Quentin Dupieux, par ailleurs DJ connu sous le nom de Mr Oizo dans le monde de la musique, est aussi une sorte de gourou de celui de la pellicule. Ses fans forment pour ainsi dire une secte, encensant frénétiquement ses œuvres complètement barrées. A ce jour il en a commis sept du genre, dont quatre longs-métrages. On citera «Steak» où Georges, souffre-douleur de ses camarades de classe, craque et les mitraille et «Rubber», l’histoire démente d’un pneu psychopathe.
Là, il propose une comédie encore plus déjantée que d’ordinaire intitulée «Wrong Cops» et se déroulant dans une petite ville de Californie. Un film à sketches parti d’un court, qui laisse découvrir des flics dérangés, obscènes, corrompus jusqu’à la moelle et au comportement malsain qui patrouillent dans les rues.
Le plus dingue (l’Américain Mark Burnham) deale de l’herbe cachée dans des rats et des poissons morts. Se piquant d’être mélomane, il terrorise ceux qu’il croise et notamment un ado attardé et introverti (Marilyn Manson) sous prétexte de lui apprendre ce qu’est la bonne musique (photo).
Ses collègues, caricatures de crapules, sont à la hauteur. Il y a un obsédé sexuel qui harcèle les filles pour qu’elles lui montrent leurs seins, un loser borgne et frustré (Eric Judor, le pote de Ramzy) se rêvant future star de l’électro, un lâche particulièrement débile cherchant à se débarrasser d’un vieux quasiment réduit à l’état de cadavre. Sans oublier une fliquette blondasse du genre pétasse, adepte du chantage.
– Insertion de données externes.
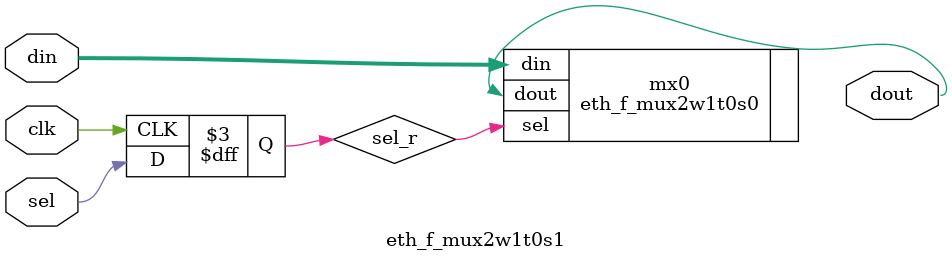
<source format=v>


`timescale 1ps/1ps


module eth_f_mux2w1t0s1 #(
    parameter SIM_EMULATE = 1'b0
) (
    input clk,
    input [1:0] din,
    input sel,
    output dout
);

reg [0:0] sel_r = 1'b0 /* synthesis preserve */;
always @(posedge clk) sel_r <= sel;

eth_f_mux2w1t0s0 mx0 (
    .din(din),
    .sel(sel_r),
    .dout(dout)
);
defparam mx0 .SIM_EMULATE = SIM_EMULATE;

endmodule

`ifdef QUESTA_INTEL_OEM
`pragma questa_oem_00 "HEQcwkIk4AJUnyybgwol/5f4LNrpC62dnM4HE75Mb8kxROzHwkOVqUjjNakwyQUVn3rWDca7QqKGruQoj2QI6diWrHBuVPm2ePzJYe0opoRKRsrSLsozd6ihfZo7Y4AobDGlA0sx1RWdC2xxmhs6EhsIEYbW0OeABq8z3YlmhZOCNJP7S54htV6uHLAYjjaGmL7pkx5+dyKYUHnNRVlphInbKBlJ9OHWSVdDlWH+1XayckbJGRGuL1/aXB/Rw50BEjD65pE2fL8tkJ03r2pdTEKsas8G/JzfW6rd1Oc838RUM7ER2UZ6LM48TnDQ+swKD770QR3glkUtISlwykktd0Kbp4lbZM6htaa9EA4toZTqO05EGSvE+1y32cNV4QmTcBXPEdUIFTQ9rwHc1wkO5gJr0hVD08edrUdRH56yoGAEsyANbDI5wBuKlkNkJR1XP7SkdWaLvJqoBn5u3rEtWaDhqTNjN6ZRm0AfO+6Sr3gEBYLqZIrx1vUbxQb9e9SpOPcfqyb/Gare+Ly/ncdlMBDN5C2iWApYpcCfL0M6pdJq/tC3JmykmIRlwNgfudXNjfhlsnsUQKIDbb51mnAAIPFHLe6K9ry0KVGsJfrl0J9HPZ6DIYYtxr88UMU0hPdPJTR5nvkOC0mkbC7K7LnyBuTJRTBTcMYMehdgkB7SowNfEzV2cPp+zTQWvjatiMptzqE+uvwcy1pgjWHSXelZmf+TvgcAIXjbQeyNIkBbTJtNcWN99Si7D9OpVceYQNRx7XaZo9rRE8sQBtoAgVs6GDjHtOLr3qlNDwdizJ5esaivu37YnhvLN3SspmKBupol2niilSBm6i+kbCdEL7TLTRTrR7SKGhUjEfN6UQmQBXpNsxtF0jA7Vux9t4NHnqQ4ZJQEgGICeDxOIkflUSs21ZXOhp/f9V81XbTurbfWmN7al9pd6Rt8lrGIAJtAjQeaPc+8c+HsTLIS8+XPtbwO52FUqHqSxbRU55VODpvyK2S0Pn50NV2cSJzhjS0xHizg"
`endif
</source>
Du néant sanpoudré de réalisme
En résumé des keufs peu portés sur la défense de la loi, mais dictant la leur. Ce petit monde fortement alcoolisé se retrouve finalement au cimetière et fait la fête en dansant sur les tombes pour rendre hommage à un pote décédé. «Putain, quelle bombe !» Peut-on notamment lire sous la plume d’un internaute, résumant le plaisir fou pris par d’autres inconditionnels.
N’en déplaise aux passionnés, Quentin Dupieux qui se veut délirant en imaginant un univers glauque et décalé dans une ambiance rétro, déçoit. On relèvera surtout un grand néant artistique que l’auteur, envoyant valser tous les tabous, n’épargnant rien ni personne, des gays aux handicapés en passant par la morale et l’autorité, saupoudre étonnamment d’une pointe de réalisme. «C’est un regard léger sur les misères de nos sociétés, un regard attendri et méprisant sur l’être humain», remarque- t-il.
Côté musique, élément essentiel dans ses films et ici omniprésente, on n’atteint pas non plus des sommets. Explication de l’intéressé: "Le film est délibérément bête, donc je pouvais utiliser ma musique de dégénéré sans que ça l’abîme..." On salue bien bas une telle lucidité.
Film à l'affiche dans les salles romandes dès mercredi 19 mars.